Statistics SA has recently reported that South Africa’s mining and quarrying industry has grown as it is one of the industries that majorly contributed to the overall Gross Domestic Product (GDP) of the country in Q2 2018, per Mining Review. Mining added 0.4 of a percentage point to GDP growth, according to the Department of Mineral Resources (DMR). However, that growth was not able to salvage SA’s economy.
According to the data, the industry grew by 4.9 percent, with copper, nickel and platinum group metals as the major contributing materials. This was a great turnout because other products like gold have decreased prices while the demand for other materials such as platinum has also declined.
SA’s declining economy
There are several factors that affected the country’s economy. One is that it just recently transitioned from Jacob Zuma’s administration to Cyril Ramaphosa. After Zuma ended his nine-year presidency early this year, he was bombarded by several corruption charges, per BBC.
This is the first recession SA has experienced in the past decade. Other factors that contributed to lower GDP are slow agricultural output and several constraints in consumer spending, per the Australian Financial Review.
Stable policies that could boost the mining sector
Even though the mining industry grew, it does not mean that it is still performing well either. The recession would still affect the sector. High wage costs and the decrease in global commodity demand could also lead to major job losses.
But the SA government is trying to solve this dilemma by revising the Mining Charter. If passed, there would be higher taxes for mining companies, which could increase the capital expenditure for the sector, per Moneyweb.

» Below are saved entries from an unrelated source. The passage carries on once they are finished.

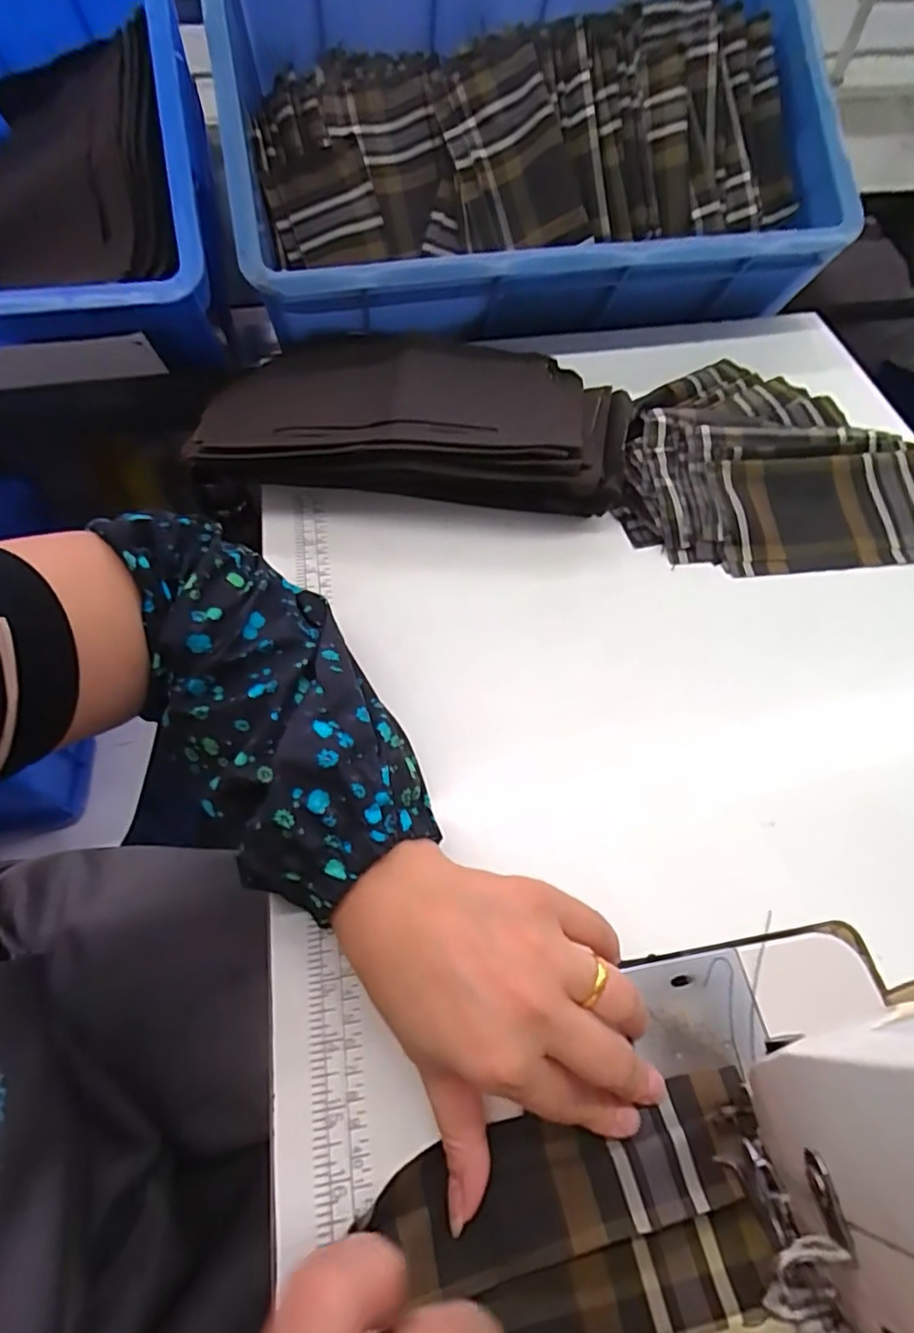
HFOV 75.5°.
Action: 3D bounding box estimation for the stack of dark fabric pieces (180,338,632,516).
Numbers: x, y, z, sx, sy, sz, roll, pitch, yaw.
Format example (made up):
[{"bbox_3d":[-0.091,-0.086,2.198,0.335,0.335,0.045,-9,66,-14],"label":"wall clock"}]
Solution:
[{"bbox_3d":[-0.032,-0.198,0.456,0.307,0.054,0.178,1,60,-1],"label":"stack of dark fabric pieces"}]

The DMR Minister Gwede Mantashe said: “Prioritising the exploration of new mineral deposits, and continuing to work together with the industry, we can turn our comparative advantage into competitive advantage and ensure the sector’s positive contribution to growth of the economy is sustained.”
Moneyweb adds that a stable policy and regulatory environment in the country would encourage more investors to inject money into the mining sector.
Speaking at a conference in Australia, Minerals Council’s CEO Roger Baxter estimates that R122 billion or rough $8 billion could be added to the sector’s capital expenditure currently pegged at R145 billion over the next four years. Moreover, SA could create 200,000 more jobs if it manages to regain its position in the top 25 percent of highly favored mining destinations across the world.
As the SA government may realize the higher potential of the mining industry, it should be willing to revise regulations to improve the environment for the sector.